Erklärend heißt es außerdem, dass hierzu Maßnahmen wie die Filiale-Belieferung aus anderen Lagerstandorten oder die Umplanung von Logistik-Routen gehören können.
Wegen Coronavirus: Lidl sensibilisiert seine Mitarbeiter
Schon in der vergangenen Woche wurden Maßnahmen ergriffen, um Mitarbeiter zu schützen: Von und nach Italien wurden Dienstreisen bei Lidl wegen des Coronavirus weitgehend ausgesetzt.
Was den Umgang mit dem Coronavirus betreffe, orientiere sich Lidl an den Angaben des Robert-Koch-Instituts. "Aktuell sensibilisieren wir unsere Mitarbeiter zur Einhaltung der geltenden Hygienevorschriften und zu rechtzeitiger medizinischer Konsultation im Falle von Krankheitssymptomen", heißt es.

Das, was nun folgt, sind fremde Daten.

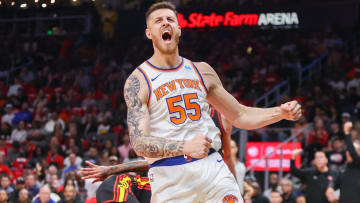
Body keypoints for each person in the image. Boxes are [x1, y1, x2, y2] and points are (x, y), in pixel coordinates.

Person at [123, 1, 302, 202]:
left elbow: (241, 115)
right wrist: (184, 147)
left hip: (212, 170)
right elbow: (139, 143)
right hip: (170, 178)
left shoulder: (202, 71)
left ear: (179, 30)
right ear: (149, 33)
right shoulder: (139, 81)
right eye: (158, 21)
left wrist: (280, 112)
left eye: (170, 19)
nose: (166, 23)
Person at [326, 121, 360, 203]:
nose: (348, 152)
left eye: (353, 150)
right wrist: (330, 189)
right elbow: (335, 183)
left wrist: (347, 133)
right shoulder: (342, 169)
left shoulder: (358, 165)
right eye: (347, 150)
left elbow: (353, 153)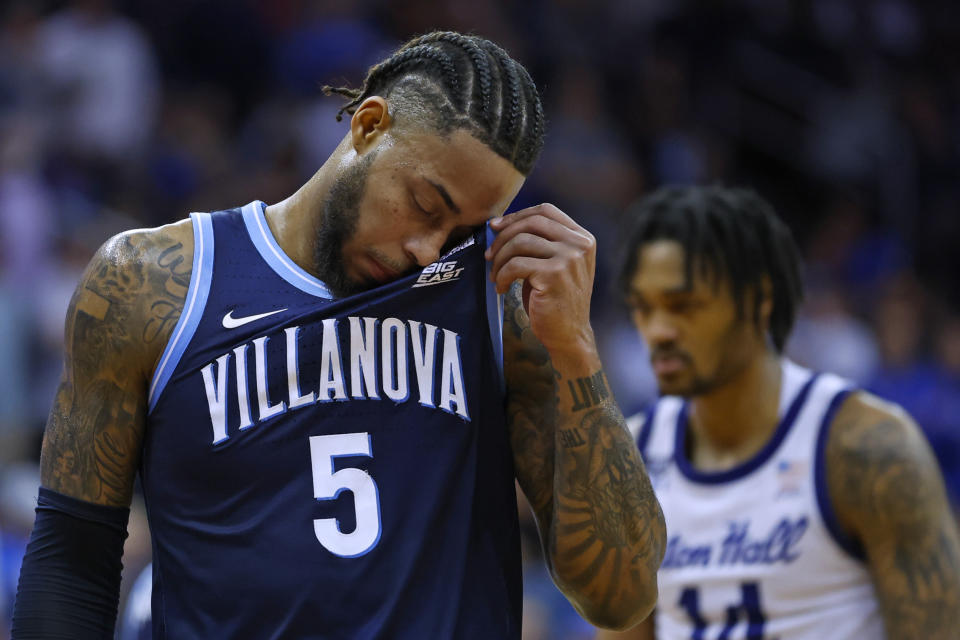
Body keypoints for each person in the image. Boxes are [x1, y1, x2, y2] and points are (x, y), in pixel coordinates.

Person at [11, 31, 666, 639]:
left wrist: (577, 355)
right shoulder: (152, 284)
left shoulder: (498, 301)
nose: (426, 248)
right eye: (425, 204)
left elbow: (620, 594)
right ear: (368, 124)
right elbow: (72, 558)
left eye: (464, 229)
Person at [598, 186, 960, 640]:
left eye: (683, 305)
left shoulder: (866, 446)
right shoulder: (631, 457)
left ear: (758, 299)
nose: (658, 332)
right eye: (643, 308)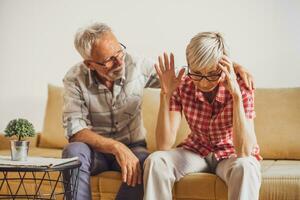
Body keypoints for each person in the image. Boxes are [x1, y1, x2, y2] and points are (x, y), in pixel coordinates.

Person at [61, 22, 253, 200]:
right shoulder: (74, 79)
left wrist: (230, 66)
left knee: (144, 160)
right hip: (96, 151)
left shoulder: (136, 65)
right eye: (109, 60)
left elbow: (183, 73)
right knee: (73, 151)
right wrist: (116, 147)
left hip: (134, 147)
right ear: (90, 64)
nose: (119, 61)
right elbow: (75, 130)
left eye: (119, 52)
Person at [143, 32, 262, 200]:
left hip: (231, 155)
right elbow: (164, 145)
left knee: (246, 166)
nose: (204, 83)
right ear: (189, 66)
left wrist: (236, 96)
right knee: (156, 160)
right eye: (197, 73)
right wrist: (165, 94)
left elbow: (244, 151)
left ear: (224, 66)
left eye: (212, 74)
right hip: (197, 152)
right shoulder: (183, 84)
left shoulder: (241, 85)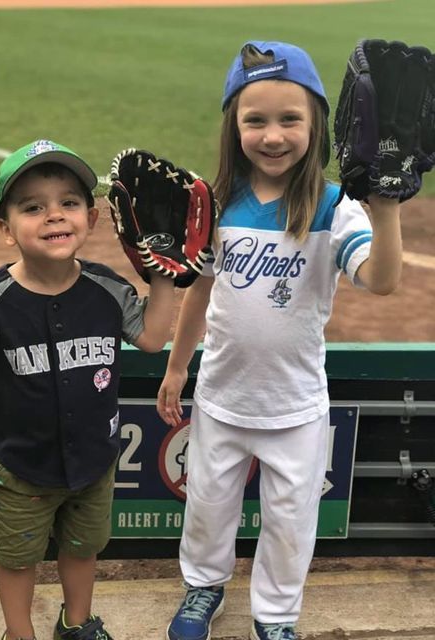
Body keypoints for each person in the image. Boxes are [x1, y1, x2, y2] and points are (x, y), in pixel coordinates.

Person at [156, 41, 403, 640]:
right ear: (232, 126)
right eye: (255, 120)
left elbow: (383, 281)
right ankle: (204, 586)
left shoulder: (334, 206)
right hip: (221, 396)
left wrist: (388, 205)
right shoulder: (213, 205)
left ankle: (275, 614)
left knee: (291, 521)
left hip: (294, 405)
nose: (273, 135)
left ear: (316, 124)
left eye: (290, 119)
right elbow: (197, 292)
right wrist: (176, 368)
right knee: (209, 506)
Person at [0, 139, 175, 640]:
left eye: (69, 203)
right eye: (33, 207)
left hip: (95, 461)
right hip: (22, 466)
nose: (54, 215)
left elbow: (150, 338)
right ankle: (20, 632)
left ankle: (76, 623)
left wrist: (162, 274)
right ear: (5, 229)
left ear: (93, 219)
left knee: (82, 548)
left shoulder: (108, 288)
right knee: (16, 558)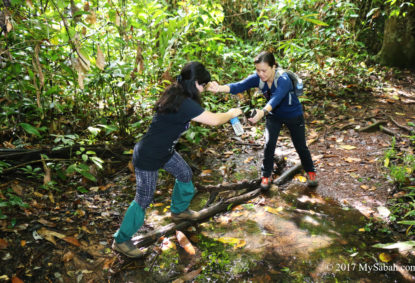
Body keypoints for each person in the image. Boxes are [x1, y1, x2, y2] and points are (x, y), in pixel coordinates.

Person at [112, 62, 242, 258]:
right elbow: (214, 120)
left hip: (165, 151)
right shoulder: (184, 102)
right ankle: (121, 241)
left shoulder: (178, 91)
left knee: (184, 174)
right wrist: (231, 113)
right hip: (148, 156)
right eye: (202, 85)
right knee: (143, 199)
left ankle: (179, 211)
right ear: (195, 82)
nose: (203, 90)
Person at [208, 51, 318, 189]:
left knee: (300, 146)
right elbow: (239, 86)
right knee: (269, 144)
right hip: (274, 116)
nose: (261, 74)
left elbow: (276, 98)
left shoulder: (284, 79)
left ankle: (311, 171)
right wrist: (219, 88)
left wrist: (263, 112)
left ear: (273, 67)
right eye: (258, 70)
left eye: (264, 70)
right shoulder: (259, 78)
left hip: (293, 114)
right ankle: (266, 175)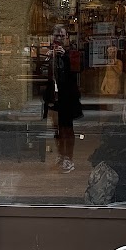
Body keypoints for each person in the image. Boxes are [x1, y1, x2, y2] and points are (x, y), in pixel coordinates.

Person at [43, 24, 83, 174]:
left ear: (67, 37)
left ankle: (69, 158)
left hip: (68, 97)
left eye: (62, 36)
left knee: (67, 128)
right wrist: (48, 59)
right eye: (56, 36)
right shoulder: (50, 52)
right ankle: (61, 154)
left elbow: (76, 70)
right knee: (56, 127)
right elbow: (46, 76)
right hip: (54, 97)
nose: (59, 38)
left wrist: (65, 56)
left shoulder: (72, 52)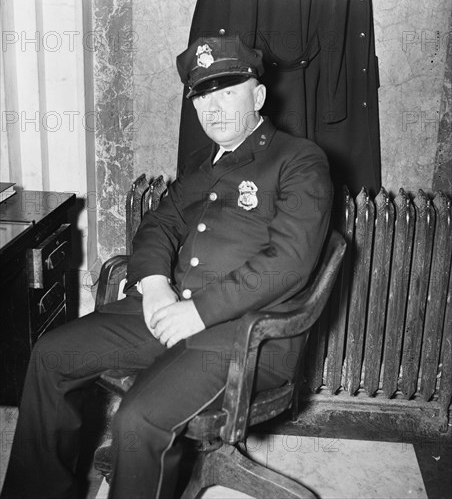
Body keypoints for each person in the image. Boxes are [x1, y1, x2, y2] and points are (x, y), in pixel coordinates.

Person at [1, 35, 332, 499]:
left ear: (257, 95)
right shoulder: (201, 165)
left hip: (247, 334)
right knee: (52, 354)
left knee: (137, 420)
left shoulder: (299, 161)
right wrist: (155, 285)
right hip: (169, 309)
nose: (214, 108)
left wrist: (195, 314)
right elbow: (158, 225)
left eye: (228, 91)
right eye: (203, 95)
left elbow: (290, 262)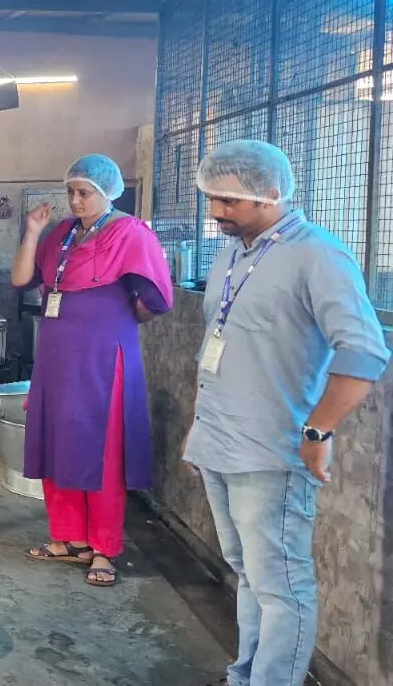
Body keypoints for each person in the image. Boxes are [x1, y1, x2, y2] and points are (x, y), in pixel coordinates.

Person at [183, 140, 388, 686]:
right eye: (211, 198)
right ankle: (245, 674)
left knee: (281, 586)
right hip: (220, 442)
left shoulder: (318, 254)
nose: (215, 213)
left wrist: (318, 429)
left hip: (272, 451)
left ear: (270, 194)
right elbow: (218, 344)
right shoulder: (232, 252)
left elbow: (363, 351)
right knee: (247, 573)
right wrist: (198, 432)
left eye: (228, 201)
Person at [11, 154, 173, 587]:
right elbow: (22, 278)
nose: (76, 201)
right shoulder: (62, 234)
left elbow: (155, 300)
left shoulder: (130, 232)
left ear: (107, 193)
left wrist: (115, 322)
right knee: (58, 440)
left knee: (102, 449)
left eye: (85, 193)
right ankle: (66, 538)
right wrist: (31, 231)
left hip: (103, 354)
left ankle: (103, 548)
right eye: (71, 192)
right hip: (57, 353)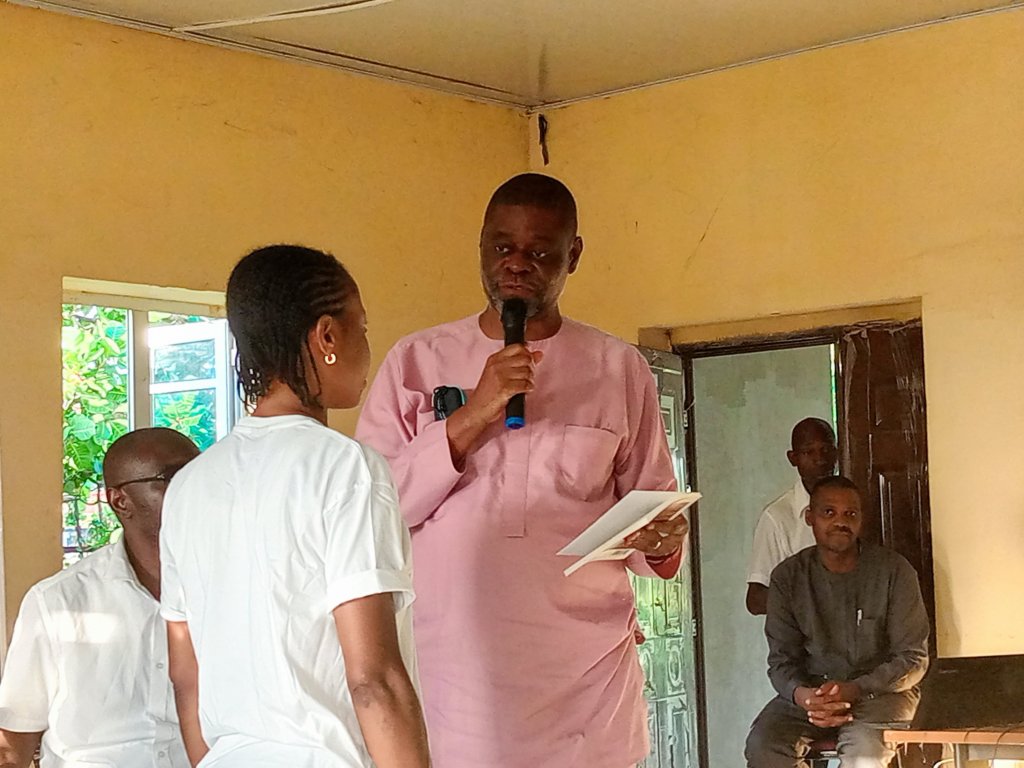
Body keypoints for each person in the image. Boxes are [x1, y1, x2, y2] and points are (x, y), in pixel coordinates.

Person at [356, 173, 688, 768]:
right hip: (454, 679)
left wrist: (662, 544)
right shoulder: (415, 361)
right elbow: (370, 512)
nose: (516, 264)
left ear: (573, 256)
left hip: (588, 689)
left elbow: (652, 515)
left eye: (539, 253)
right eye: (502, 247)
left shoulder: (619, 368)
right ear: (481, 246)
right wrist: (472, 415)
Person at [159, 245, 429, 768]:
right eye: (362, 327)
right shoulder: (346, 467)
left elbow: (186, 675)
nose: (367, 346)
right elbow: (373, 680)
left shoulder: (190, 486)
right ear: (327, 336)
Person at [0, 427, 200, 768]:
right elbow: (13, 742)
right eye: (175, 477)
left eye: (199, 474)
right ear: (121, 501)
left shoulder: (233, 589)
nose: (196, 488)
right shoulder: (58, 602)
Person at [744, 476, 929, 768]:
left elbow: (913, 659)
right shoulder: (787, 578)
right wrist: (803, 695)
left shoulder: (894, 571)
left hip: (881, 694)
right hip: (811, 695)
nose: (840, 522)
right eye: (828, 512)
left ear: (861, 520)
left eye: (850, 514)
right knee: (764, 746)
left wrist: (856, 688)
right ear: (810, 517)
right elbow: (781, 662)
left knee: (864, 756)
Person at [745, 417, 837, 616]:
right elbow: (755, 600)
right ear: (793, 458)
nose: (820, 459)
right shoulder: (777, 518)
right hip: (801, 634)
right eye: (808, 452)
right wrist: (812, 598)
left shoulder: (853, 510)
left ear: (836, 453)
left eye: (826, 450)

Außerdem achte man darauf, die Filialen mit ausreichend Desinfektionsmitteln auszustatten "sodass Mitarbeiter zwischendurch ihre Hände desinfizieren können." Sollte es nötig sein, so werde Lidl in enger Abstimmung mit den Behörden weitere Maßnahmen zum Schutz der Mitarbeiter und Kunden umsetzen.
Auch andere große Unternehmen machen bereits Pläne für den Ernstfall und einer Coronavirus-Infektion. Bei Audi in Neckarsulm ist klar, wie bei einer Infektion vorgegangen wird.